Among those who accepted an invitation was KPMG’s then South African chief executive Moses Kgosana. In an obsequious thank you message to Atul Gupta, he described it as ‘the event of the millennium’. They are words that have come back to haunt him and, more damagingly, his supposedly upstanding company.
For it recently emerged, via the leaked Gupta emails that the wedding — which cost £2million — was paid for with public money.
KPMG’s auditors wrote off the £2million as a business expense.
KPMG said that no evidence of corruption or illegal action by staff was found. But the firm did admit that its work done for the Guptas ‘fell short of our standards’.
It remains to be seen what will become of Zuma and the Guptas and how this astounding story will end.

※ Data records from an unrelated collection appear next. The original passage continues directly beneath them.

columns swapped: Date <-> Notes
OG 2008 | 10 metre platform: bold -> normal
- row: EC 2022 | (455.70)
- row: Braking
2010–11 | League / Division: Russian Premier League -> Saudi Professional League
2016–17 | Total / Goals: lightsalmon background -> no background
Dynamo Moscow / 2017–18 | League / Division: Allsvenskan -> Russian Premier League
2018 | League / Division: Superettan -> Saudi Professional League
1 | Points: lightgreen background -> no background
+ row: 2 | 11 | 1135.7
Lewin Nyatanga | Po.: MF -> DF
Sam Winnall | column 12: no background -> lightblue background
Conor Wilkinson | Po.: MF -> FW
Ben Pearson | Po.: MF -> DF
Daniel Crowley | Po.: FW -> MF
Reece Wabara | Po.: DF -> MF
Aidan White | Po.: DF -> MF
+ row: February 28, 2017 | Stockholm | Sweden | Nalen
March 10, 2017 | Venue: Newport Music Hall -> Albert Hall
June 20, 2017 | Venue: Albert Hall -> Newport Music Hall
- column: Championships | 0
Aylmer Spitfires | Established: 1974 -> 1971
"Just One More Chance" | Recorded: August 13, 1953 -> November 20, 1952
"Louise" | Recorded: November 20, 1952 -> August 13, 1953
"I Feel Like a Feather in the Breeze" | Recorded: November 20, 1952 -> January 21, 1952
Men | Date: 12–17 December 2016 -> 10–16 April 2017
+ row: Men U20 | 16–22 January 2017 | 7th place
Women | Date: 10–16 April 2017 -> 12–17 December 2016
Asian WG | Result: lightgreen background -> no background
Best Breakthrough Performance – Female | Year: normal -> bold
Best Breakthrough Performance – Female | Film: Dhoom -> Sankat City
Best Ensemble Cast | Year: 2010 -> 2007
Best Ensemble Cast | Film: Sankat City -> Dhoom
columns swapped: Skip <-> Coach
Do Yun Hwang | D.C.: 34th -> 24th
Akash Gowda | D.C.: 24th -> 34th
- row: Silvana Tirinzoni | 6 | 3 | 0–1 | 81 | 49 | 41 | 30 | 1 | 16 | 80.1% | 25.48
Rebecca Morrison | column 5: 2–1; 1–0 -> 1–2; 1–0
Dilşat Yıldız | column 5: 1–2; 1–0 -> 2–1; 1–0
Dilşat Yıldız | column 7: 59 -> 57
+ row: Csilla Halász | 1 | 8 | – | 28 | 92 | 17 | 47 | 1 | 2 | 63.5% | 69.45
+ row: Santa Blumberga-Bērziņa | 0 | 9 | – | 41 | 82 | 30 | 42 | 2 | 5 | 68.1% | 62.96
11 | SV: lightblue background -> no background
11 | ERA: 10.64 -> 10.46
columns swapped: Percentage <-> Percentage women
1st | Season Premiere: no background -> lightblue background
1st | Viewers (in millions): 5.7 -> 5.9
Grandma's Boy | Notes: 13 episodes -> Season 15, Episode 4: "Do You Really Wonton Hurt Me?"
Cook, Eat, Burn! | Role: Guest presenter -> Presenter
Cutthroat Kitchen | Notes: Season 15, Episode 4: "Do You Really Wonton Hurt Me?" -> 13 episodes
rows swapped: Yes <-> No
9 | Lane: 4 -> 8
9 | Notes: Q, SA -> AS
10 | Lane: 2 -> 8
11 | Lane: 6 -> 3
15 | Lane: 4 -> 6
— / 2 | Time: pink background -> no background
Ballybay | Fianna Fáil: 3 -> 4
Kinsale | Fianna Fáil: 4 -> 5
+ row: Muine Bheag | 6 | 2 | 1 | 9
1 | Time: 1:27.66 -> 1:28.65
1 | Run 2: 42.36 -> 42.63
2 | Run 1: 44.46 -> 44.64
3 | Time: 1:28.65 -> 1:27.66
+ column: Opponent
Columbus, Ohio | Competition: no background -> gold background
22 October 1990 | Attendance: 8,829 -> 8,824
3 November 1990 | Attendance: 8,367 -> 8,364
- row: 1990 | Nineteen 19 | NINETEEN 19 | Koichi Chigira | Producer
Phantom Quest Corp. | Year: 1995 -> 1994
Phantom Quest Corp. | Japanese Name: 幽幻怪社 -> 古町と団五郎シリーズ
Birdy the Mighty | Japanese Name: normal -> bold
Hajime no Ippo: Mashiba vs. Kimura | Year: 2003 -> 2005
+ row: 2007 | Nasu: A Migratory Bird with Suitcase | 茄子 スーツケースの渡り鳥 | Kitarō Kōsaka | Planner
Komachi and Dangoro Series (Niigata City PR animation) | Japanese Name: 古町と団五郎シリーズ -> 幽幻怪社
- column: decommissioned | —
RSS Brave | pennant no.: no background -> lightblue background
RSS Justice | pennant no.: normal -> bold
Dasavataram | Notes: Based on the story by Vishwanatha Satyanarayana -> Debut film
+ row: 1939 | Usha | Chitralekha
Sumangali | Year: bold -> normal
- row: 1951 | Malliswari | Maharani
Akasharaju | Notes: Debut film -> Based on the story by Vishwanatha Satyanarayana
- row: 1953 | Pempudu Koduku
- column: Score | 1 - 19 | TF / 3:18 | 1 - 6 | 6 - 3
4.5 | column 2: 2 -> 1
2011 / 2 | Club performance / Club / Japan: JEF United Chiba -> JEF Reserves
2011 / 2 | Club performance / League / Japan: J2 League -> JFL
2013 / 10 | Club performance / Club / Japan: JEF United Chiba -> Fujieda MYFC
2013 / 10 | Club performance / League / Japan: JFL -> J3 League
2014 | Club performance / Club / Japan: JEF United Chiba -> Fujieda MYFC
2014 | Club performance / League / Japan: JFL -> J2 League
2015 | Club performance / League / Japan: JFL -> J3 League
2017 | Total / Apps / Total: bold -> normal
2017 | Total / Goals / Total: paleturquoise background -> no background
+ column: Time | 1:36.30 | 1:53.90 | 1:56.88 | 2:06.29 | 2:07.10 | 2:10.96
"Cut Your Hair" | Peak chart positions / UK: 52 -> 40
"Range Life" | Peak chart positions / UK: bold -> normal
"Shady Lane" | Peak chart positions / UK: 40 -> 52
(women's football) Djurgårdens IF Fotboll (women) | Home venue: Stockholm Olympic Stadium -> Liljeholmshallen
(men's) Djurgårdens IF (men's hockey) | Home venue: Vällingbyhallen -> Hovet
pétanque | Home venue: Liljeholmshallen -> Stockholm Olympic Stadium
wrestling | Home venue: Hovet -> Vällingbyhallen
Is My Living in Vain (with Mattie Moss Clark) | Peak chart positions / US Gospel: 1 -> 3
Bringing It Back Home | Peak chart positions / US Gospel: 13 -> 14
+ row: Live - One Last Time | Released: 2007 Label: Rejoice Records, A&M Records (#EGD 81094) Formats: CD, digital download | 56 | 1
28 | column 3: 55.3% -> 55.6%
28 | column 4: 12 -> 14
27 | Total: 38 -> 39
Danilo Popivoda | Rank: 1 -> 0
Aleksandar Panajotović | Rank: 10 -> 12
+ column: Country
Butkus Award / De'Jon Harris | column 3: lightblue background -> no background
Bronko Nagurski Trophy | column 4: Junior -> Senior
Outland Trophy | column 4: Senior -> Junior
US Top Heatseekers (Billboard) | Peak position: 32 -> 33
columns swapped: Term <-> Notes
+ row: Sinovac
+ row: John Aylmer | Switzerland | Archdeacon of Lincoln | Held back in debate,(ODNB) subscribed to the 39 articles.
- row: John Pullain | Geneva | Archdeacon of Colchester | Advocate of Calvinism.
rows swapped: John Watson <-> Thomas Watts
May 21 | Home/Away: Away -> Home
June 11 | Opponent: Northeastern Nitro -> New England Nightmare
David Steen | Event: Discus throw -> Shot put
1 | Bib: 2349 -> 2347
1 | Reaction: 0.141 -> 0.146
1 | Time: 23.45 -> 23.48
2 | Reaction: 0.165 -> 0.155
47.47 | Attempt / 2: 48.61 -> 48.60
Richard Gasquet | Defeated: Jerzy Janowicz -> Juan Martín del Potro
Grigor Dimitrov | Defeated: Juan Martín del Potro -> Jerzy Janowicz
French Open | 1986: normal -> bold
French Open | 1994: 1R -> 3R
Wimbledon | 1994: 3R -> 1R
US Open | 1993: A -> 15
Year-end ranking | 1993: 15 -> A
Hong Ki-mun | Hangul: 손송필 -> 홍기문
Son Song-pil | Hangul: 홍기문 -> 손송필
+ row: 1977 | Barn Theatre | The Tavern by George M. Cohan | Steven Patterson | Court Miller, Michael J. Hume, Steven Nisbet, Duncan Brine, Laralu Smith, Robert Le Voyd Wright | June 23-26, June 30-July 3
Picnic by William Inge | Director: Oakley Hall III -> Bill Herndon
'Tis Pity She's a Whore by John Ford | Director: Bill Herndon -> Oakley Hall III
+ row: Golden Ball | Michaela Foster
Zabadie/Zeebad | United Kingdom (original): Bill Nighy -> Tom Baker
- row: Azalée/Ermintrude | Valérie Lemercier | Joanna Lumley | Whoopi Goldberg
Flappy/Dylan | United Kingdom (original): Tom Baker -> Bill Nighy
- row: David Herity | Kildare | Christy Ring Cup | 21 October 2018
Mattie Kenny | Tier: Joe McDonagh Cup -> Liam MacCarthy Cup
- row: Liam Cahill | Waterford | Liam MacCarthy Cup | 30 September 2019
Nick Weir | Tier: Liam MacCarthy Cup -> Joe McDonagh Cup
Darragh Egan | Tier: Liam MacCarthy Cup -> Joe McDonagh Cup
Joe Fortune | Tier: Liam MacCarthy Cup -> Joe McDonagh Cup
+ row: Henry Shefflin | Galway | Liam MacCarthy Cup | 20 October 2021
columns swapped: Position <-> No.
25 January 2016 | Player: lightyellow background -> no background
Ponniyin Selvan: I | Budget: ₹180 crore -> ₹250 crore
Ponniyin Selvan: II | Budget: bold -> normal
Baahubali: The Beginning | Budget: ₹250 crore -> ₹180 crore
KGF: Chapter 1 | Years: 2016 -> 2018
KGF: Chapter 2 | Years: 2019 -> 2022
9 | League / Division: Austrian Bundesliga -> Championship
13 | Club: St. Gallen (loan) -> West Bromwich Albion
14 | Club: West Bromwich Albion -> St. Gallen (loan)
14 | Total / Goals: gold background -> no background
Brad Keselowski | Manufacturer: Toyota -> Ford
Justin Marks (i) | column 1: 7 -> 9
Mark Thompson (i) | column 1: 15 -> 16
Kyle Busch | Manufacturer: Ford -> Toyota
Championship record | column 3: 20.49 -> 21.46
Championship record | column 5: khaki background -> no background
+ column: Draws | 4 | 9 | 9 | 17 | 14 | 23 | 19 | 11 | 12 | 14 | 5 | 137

This week, Guptas’ spokesman Gary Naidoo did not reply to my requests for a response to the various accusations against them.
The smart money says Zuma — already fighting a court battle to stop the reinstatement of 783 unrelated corruption charges dropped just before he became president — will wriggle off the hook, as he has many times before.
The only bank still doing business with the Guptas is India’s Bank Of Baroda, but it says it will foreclose all their company Oakbay accounts by the end of September. The Guptas will then have no banking facilities.
According to experts, this will make it impossible for them to continue trading and the only option will be to sell all their South African businesses. Many believe they could board one of their private jets and relocate to Dubai, where they recently bought the emirate’s most expensive property — a £30million palace decorated according to their glitzy taste.
However it plays out, one thing is certain. The British companies whose reputations have been trashed by this sorry saga — and perhaps others as yet unnamed — must rue the day they took the shilling from the brothers who ‘hijacked’ a country.